> **Problem requirements**:
Scan the material and copy out each line where the word "Full" occurs.

___ Data supplied

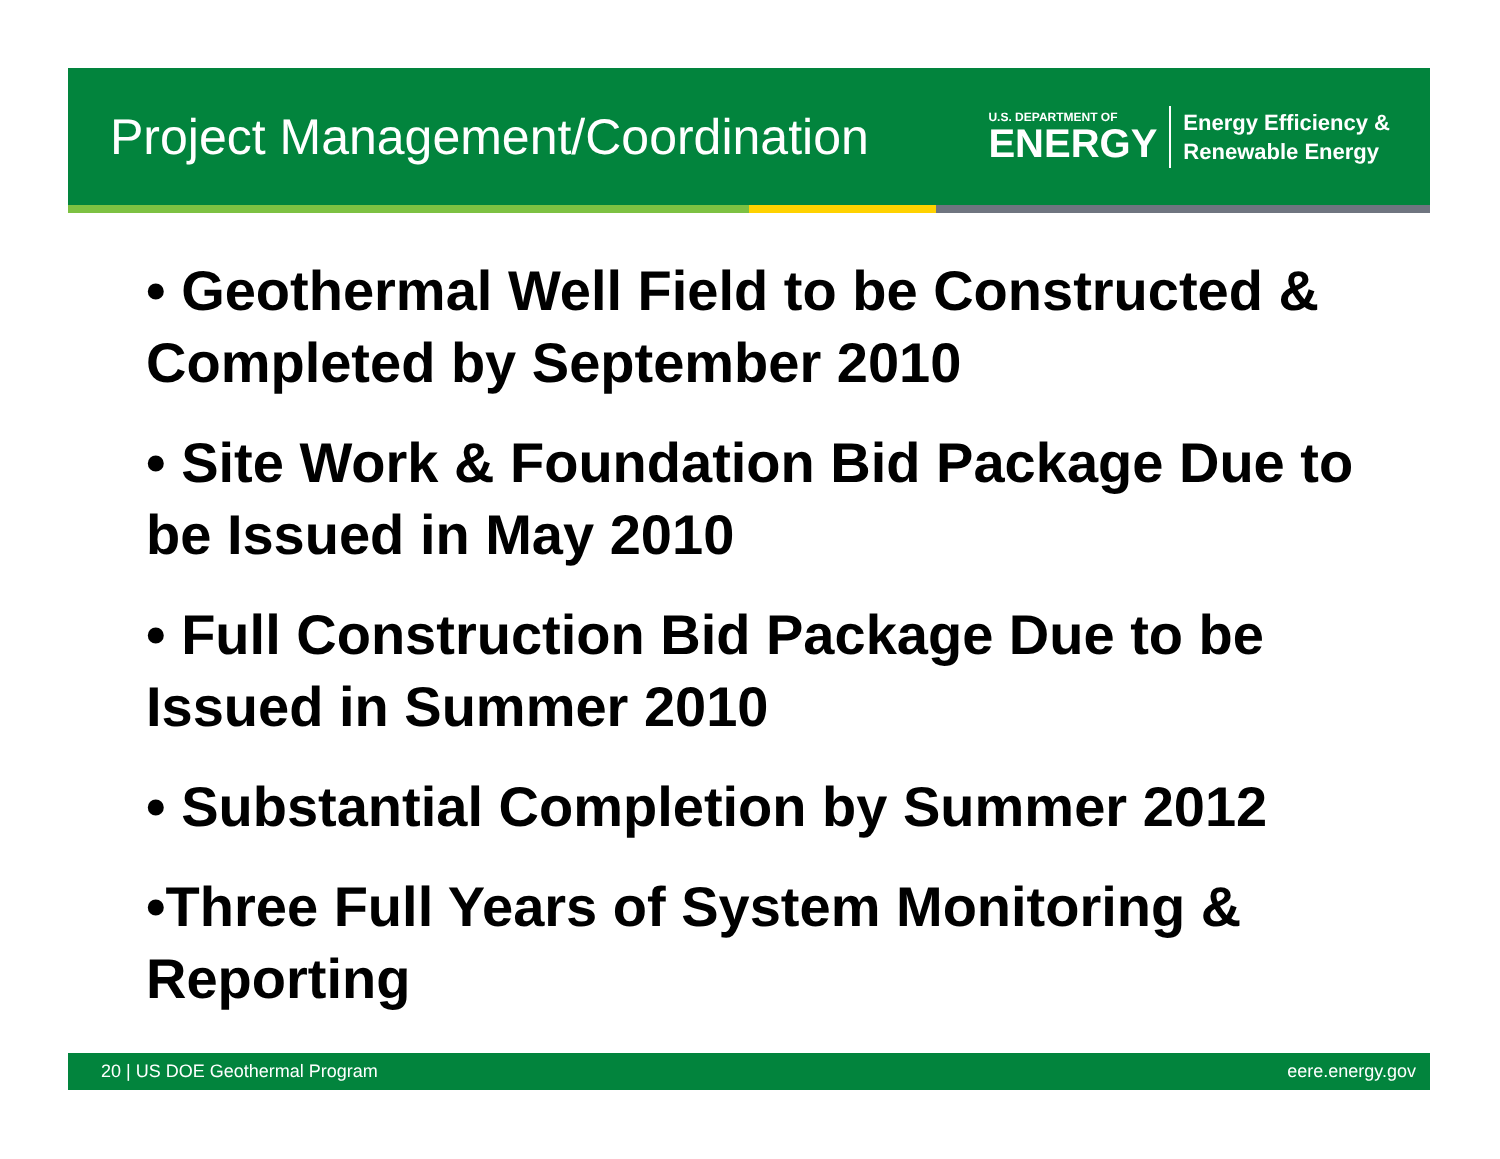Project Management/Coordination
U.S. DEPARTMENT OF
ENERGY
Energy Efficiency &
Renewable Energy
• Geothermal Well Field to be Constructed & Completed by September 2010
• Site Work & Foundation Bid Package Due to be Issued in May 2010
• Full Construction Bid Package Due to be Issued in Summer 2010
• Substantial Completion by Summer 2012
•Three Full Years of System Monitoring & Reporting
20 | US DOE Geothermal Program eere.energy.gov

______

> **Expected output**:
• Full Construction Bid Package Due to be Issued in Summer 2010
•Three Full Years of System Monitoring & Reporting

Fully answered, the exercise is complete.